● Work to complete: Please retype the listing below exactly as it stands, skipping any pictures.

-- Record set follows --

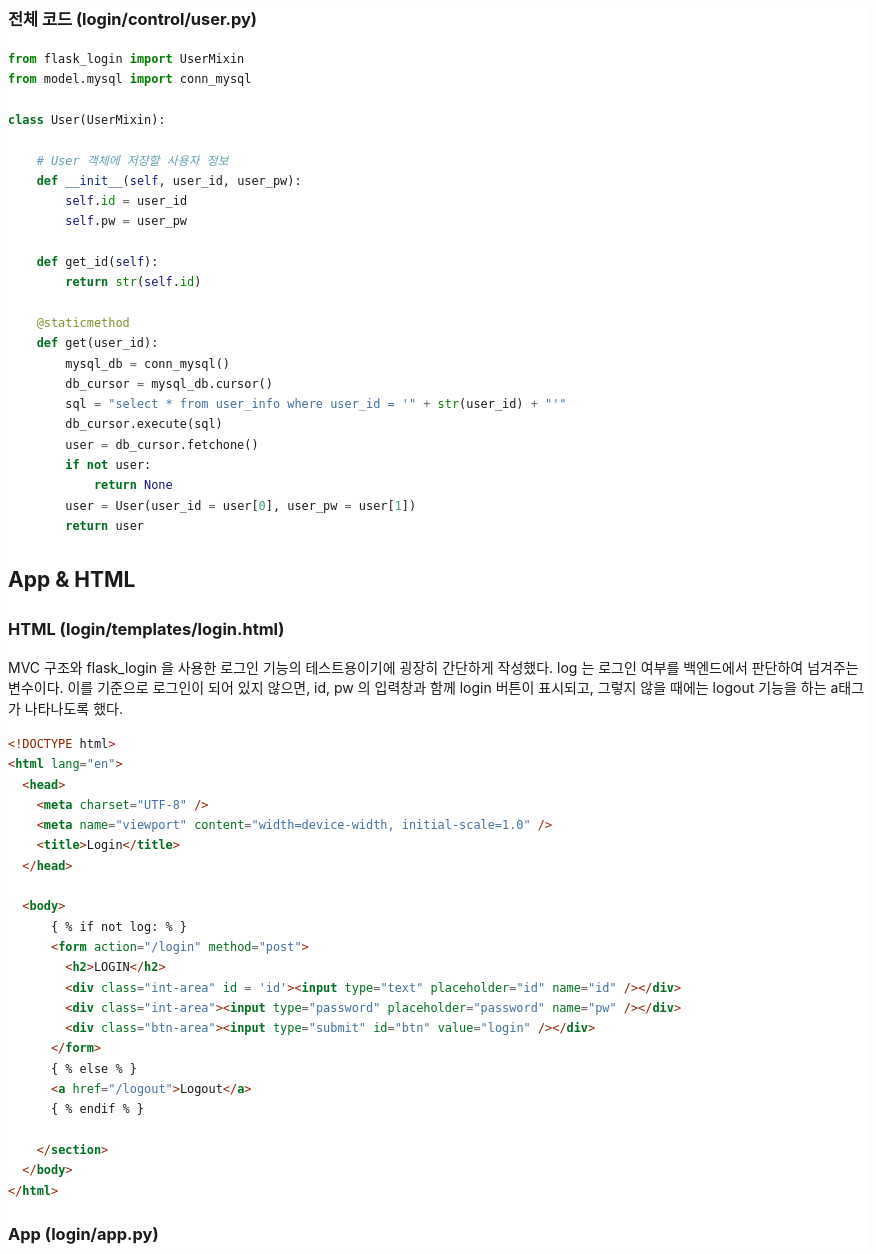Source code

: ### 전체 코드 (login/control/user.py)

```python
from flask_login import UserMixin
from model.mysql import conn_mysql

class User(UserMixin):

    # User 객체에 저장할 사용자 정보
    def __init__(self, user_id, user_pw):
        self.id = user_id
        self.pw = user_pw
    
    def get_id(self):
        return str(self.id)

    @staticmethod
    def get(user_id):
        mysql_db = conn_mysql()
        db_cursor = mysql_db.cursor()
        sql = "select * from user_info where user_id = '" + str(user_id) + "'"
        db_cursor.execute(sql)
        user = db_cursor.fetchone()
        if not user:
            return None
        user = User(user_id = user[0], user_pw = user[1])
        return user
```

## App & HTML

### HTML (login/templates/login.html)

MVC 구조와 flask_login 을 사용한 로그인 기능의 테스트용이기에 굉장히 간단하게 작성했다. log 는 로그인 여부를 백엔드에서 판단하여 넘겨주는 변수이다. 이를 기준으로 로그인이 되어 있지 않으면, id, pw 의 입력창과 함께 login 버튼이 표시되고, 그렇지 않을 때에는 logout 기능을 하는 a태그가 나타나도록 했다.

```html
<!DOCTYPE html>
<html lang="en">
  <head>
    <meta charset="UTF-8" />
    <meta name="viewport" content="width=device-width, initial-scale=1.0" />
    <title>Login</title>
  </head>

  <body>
      { % if not log: % }
      <form action="/login" method="post">
        <h2>LOGIN</h2>
        <div class="int-area" id = 'id'><input type="text" placeholder="id" name="id" /></div>
        <div class="int-area"><input type="password" placeholder="password" name="pw" /></div>
        <div class="btn-area"><input type="submit" id="btn" value="login" /></div>
      </form>
      { % else % }
      <a href="/logout">Logout</a>
      { % endif % }
      
    </section>
  </body>
</html>

```
### App (login/app.py)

-- Record set concluded --

● Expected output:
Source code

: ### 전체 코드 (login/control/user.py)

```python
from flask_login import UserMixin
from model.mysql import conn_mysql

class User(UserMixin):

    # User 객체에 저장할 사용자 정보
    def __init__(self, user_id, user_pw):
        self.id = user_id
        self.pw = user_pw
    
    def get_id(self):
        return str(self.id)

    @staticmethod
    def get(user_id):
        mysql_db = conn_mysql()
        db_cursor = mysql_db.cursor()
        sql = "select * from user_info where user_id = '" + str(user_id) + "'"
        db_cursor.execute(sql)
        user = db_cursor.fetchone()
        if not user:
            return None
        user = User(user_id = user[0], user_pw = user[1])
        return user
```

## App & HTML

### HTML (login/templates/login.html)

MVC 구조와 flask_login 을 사용한 로그인 기능의 테스트용이기에 굉장히 간단하게 작성했다. log 는 로그인 여부를 백엔드에서 판단하여 넘겨주는 변수이다. 이를 기준으로 로그인이 되어 있지 않으면, id, pw 의 입력창과 함께 login 버튼이 표시되고, 그렇지 않을 때에는 logout 기능을 하는 a태그가 나타나도록 했다.

```html
<!DOCTYPE html>
<html lang="en">
  <head>
    <meta charset="UTF-8" />
    <meta name="viewport" content="width=device-width, initial-scale=1.0" />
    <title>Login</title>
  </head>

  <body>
      { % if not log: % }
      <form action="/login" method="post">
        <h2>LOGIN</h2>
        <div class="int-area" id = 'id'><input type="text" placeholder="id" name="id" /></div>
        <div class="int-area"><input type="password" placeholder="password" name="pw" /></div>
        <div class="btn-area"><input type="submit" id="btn" value="login" /></div>
      </form>
      { % else % }
      <a href="/logout">Logout</a>
      { % endif % }
      
    </section>
  </body>
</html>

```
### App (login/app.py)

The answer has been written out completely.